In Long Beach, several miles of that long beach are strewn with the wreckage of beautiful homes, mixed with container trailers thrown about like matchsticks; sometimes a trailer frame wrapped around a lamppost or in some other grotesque position.
We later saw the barge that was probably carrying all those containers; like the casino barges in Biloxi, it had been cast up on shore, smashing homes in the way.
It may seem if you’ve seen one picture of the hurricane you’ve seen them all—but you have to imagine putting those pictures together one after the other, block after block, mile after mile, town after town. Here's another huge casino barge at the west end of Long Beach, cast up on shore. Now it's being cut apart.
It really is a force beyond our comprehension. Next post I’ll show you what happened to the hospital in this town of Bay St. Louis, and what is taking its place now.

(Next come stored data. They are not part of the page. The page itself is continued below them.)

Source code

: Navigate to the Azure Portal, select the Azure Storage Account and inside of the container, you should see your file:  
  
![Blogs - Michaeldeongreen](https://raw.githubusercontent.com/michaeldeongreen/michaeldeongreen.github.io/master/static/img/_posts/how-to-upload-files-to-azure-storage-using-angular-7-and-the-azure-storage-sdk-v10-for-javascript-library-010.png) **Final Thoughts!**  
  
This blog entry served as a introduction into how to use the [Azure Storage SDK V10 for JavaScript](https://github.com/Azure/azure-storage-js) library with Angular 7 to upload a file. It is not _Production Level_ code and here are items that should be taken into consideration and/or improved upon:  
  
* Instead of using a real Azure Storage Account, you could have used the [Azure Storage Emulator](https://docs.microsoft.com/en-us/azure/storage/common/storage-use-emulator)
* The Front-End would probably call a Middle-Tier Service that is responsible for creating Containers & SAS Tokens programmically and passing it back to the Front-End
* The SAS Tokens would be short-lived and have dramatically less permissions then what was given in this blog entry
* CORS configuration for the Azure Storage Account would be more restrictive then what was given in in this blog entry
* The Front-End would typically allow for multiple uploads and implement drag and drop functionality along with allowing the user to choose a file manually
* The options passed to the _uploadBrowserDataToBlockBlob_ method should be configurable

Here's Myhanh checking in with hubby from the comfort of our air-conditioned Humvee. Thank God for cell phones!
Link: Mudville Gazette
Then a friend of mine died of leukemia some years ago. We couldn't donate blood fast enough for him, and his "account" fell into arears. After he died, RC announced that once your blood account is in arrears, they charge 2x the amount (and the amount today is over $200/pint). They were going to put a claim against his estate for the money.
I'll always donate to Salvation Army, never to Red Cross.

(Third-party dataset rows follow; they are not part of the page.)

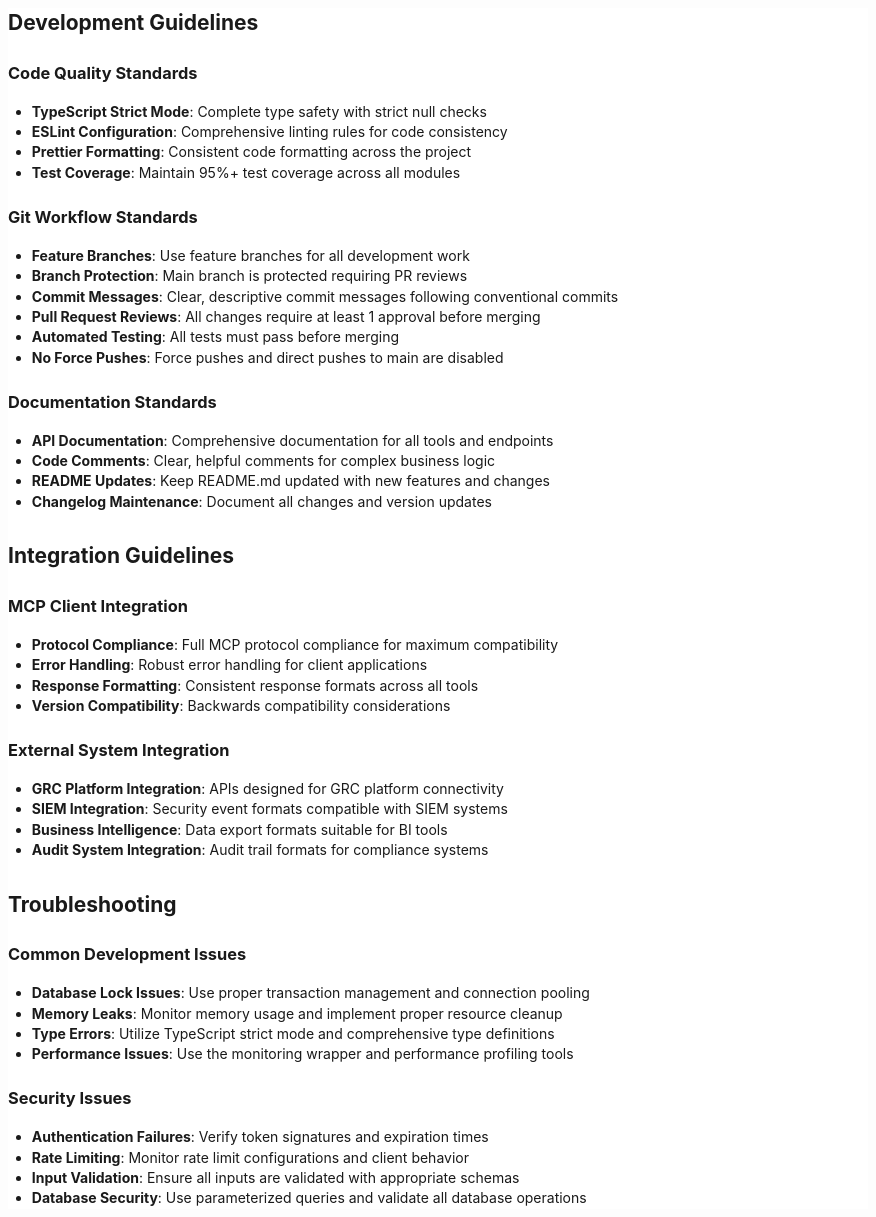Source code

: ## Development Guidelines

### Code Quality Standards
- **TypeScript Strict Mode**: Complete type safety with strict null checks
- **ESLint Configuration**: Comprehensive linting rules for code consistency
- **Prettier Formatting**: Consistent code formatting across the project
- **Test Coverage**: Maintain 95%+ test coverage across all modules

### Git Workflow Standards
- **Feature Branches**: Use feature branches for all development work
- **Branch Protection**: Main branch is protected requiring PR reviews
- **Commit Messages**: Clear, descriptive commit messages following conventional commits
- **Pull Request Reviews**: All changes require at least 1 approval before merging
- **Automated Testing**: All tests must pass before merging
- **No Force Pushes**: Force pushes and direct pushes to main are disabled

### Documentation Standards
- **API Documentation**: Comprehensive documentation for all tools and endpoints
- **Code Comments**: Clear, helpful comments for complex business logic
- **README Updates**: Keep README.md updated with new features and changes
- **Changelog Maintenance**: Document all changes and version updates

## Integration Guidelines

### MCP Client Integration
- **Protocol Compliance**: Full MCP protocol compliance for maximum compatibility
- **Error Handling**: Robust error handling for client applications
- **Response Formatting**: Consistent response formats across all tools
- **Version Compatibility**: Backwards compatibility considerations

### External System Integration
- **GRC Platform Integration**: APIs designed for GRC platform connectivity
- **SIEM Integration**: Security event formats compatible with SIEM systems
- **Business Intelligence**: Data export formats suitable for BI tools
- **Audit System Integration**: Audit trail formats for compliance systems

## Troubleshooting

### Common Development Issues
- **Database Lock Issues**: Use proper transaction management and connection pooling
- **Memory Leaks**: Monitor memory usage and implement proper resource cleanup
- **Type Errors**: Utilize TypeScript strict mode and comprehensive type definitions
- **Performance Issues**: Use the monitoring wrapper and performance profiling tools

### Security Issues
- **Authentication Failures**: Verify token signatures and expiration times
- **Rate Limiting**: Monitor rate limit configurations and client behavior
- **Input Validation**: Ensure all inputs are validated with appropriate schemas
- **Database Security**: Use parameterized queries and validate all database operations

I remember the day that I met you and Myhanh in the conference room at the Biloxi City Hall. I was meeting with the Emergency Coordinator on another matter when the both of you were escorted into the room. I believe I was with the Superintendent of schools discussing shelter issues.
I am happy to have had the chance to complete the circle with HOPE and get you "on the road" to helping others. I had a wonderful experience during my three weeks with the American Red Cross in the Mississippi Gulf region and am happy to have had the chance to help so many in need and to cross paths with you.
I believe the American Red Cross has done a wonderful job over the past several weeks, and over the past several decades, to provide humanitarian aid to those in need. I am proud to have been a part of those efforts and will continue my association with the American Red Cross for years to come.